Coronary artery disease/stroke
OSA is also associated with cardiovascular/cerebrovascular outcomes, including myocardial infarction (MI) and stroke [8, 13–15]. Case–control studies of patients assessed for OSA after MI support an association between the two conditions, with odd ratios ranging from 4.1 to 4.5 in males and females [14, 15]. A cross-sectional study of a large Spanish cohort referred to a sleep clinic showed that untreated patients with severe OSA had a significantly increased risk of fatal (OR 2.87, 95% CI 1.17–7.51) and nonfatal (OR 3.17, 95% CI 1.12–7.51) cardiovascular events compared with healthy participants [8].
Similarly, OSA is common in patients that have had a stroke, and often results in worse functional outcomes and higher mortality [16, 17]. Research suggests that moderate-to-severe OSA is an independent risk factor for stroke, although the best available evidence argues that this risk may be limited to those with severe OSA [8]. There is also growing evidence to suggest that stroke patients with OSA are at an increased risk of death [18, 19], while others found these associations may best be characterised as a composite end-point of stroke and mortality, given the low rates of stroke and years of follow-up required to ensure sufficient power to detect significant differences between groups [11].
Diabetes
OSA and type 2 diabetes are common disorders that often coexist. It is estimated that approximately 50% of patients with diabetes have OSA [20]. These two conditions also share modifiable risk factors, including obesity. Observational studies have shown that OSA is independently associated with glucose intolerance and insulin resistance [21, 22]. Recent studies have extended this work and found OSA to be associated with diabetes [10, 23, 24], although studies assessing the risk of incident diabetes have either shown no association [10] or a very weak association in subjects with moderate-to-severe OSA [23]; thus, whether it is truly causal remains to be determined.
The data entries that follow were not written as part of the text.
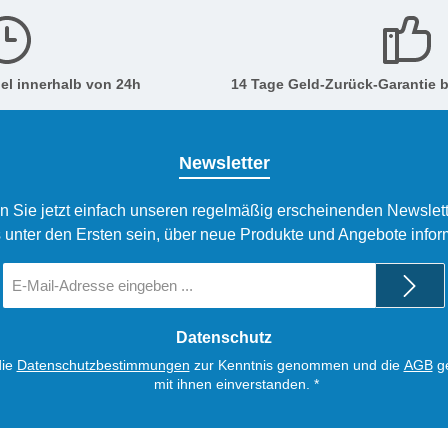
el innerhalb von 24h
14 Tage Geld-Zurück-Garantie b
Newsletter
n Sie jetzt einfach unseren regelmäßig erscheinenden Newslett
 unter den Ersten sein, über neue Produkte und Angebote infor
E-
Mail-
Adresse
*
Datenschutz
die
Datenschutzbestimmungen
zur Kenntnis genommen und die
AGB
ge
mit ihnen einverstanden.
*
The review provided above highlights the more commonly described medical conditions that have been associated with OSA. Other conditions that have been described to be associated with OSA [25–28] are summarised in table 1.
Economic burden of OSA
Given the association between OSA and cardiovascular or metabolic pathology, it is not surprising that OSA patients use a significant amount of healthcare resources. Case–control studies have consistently shown that OSA patients use more physician services and are admitted to hospital at greater rates in the years prior to diagnosis when compared with subjects without OSA [29–36]. Early work by Kryger et al. [32] estimated that healthcare utilisation among patients with OSA was twice that of age- and sex-matched controls. Healthcare use was particularly high in those with severe OSA. A case–control study of 97 obese patients with severe OSA reported that in the 2 years prior to diagnosis, OSA patients spent 251 nights in the hospital compared with 90 nights for the control group (p<0.001). A more recent case–control study by Reuveni et al. [33] reported similar findings amongst a cohort of young (22–39 years) and middle-aged (40–64 years) adult males with OSA. Patients with OSA used almost twice the healthcare resources (hospitalisations, emergency department visits and physician consultations) as age- and sex-matched controls in the 5-year period prior to OSA diagnosis. table 2 provides a summary of selected studies assessing healthcare utilisation among OSA patients.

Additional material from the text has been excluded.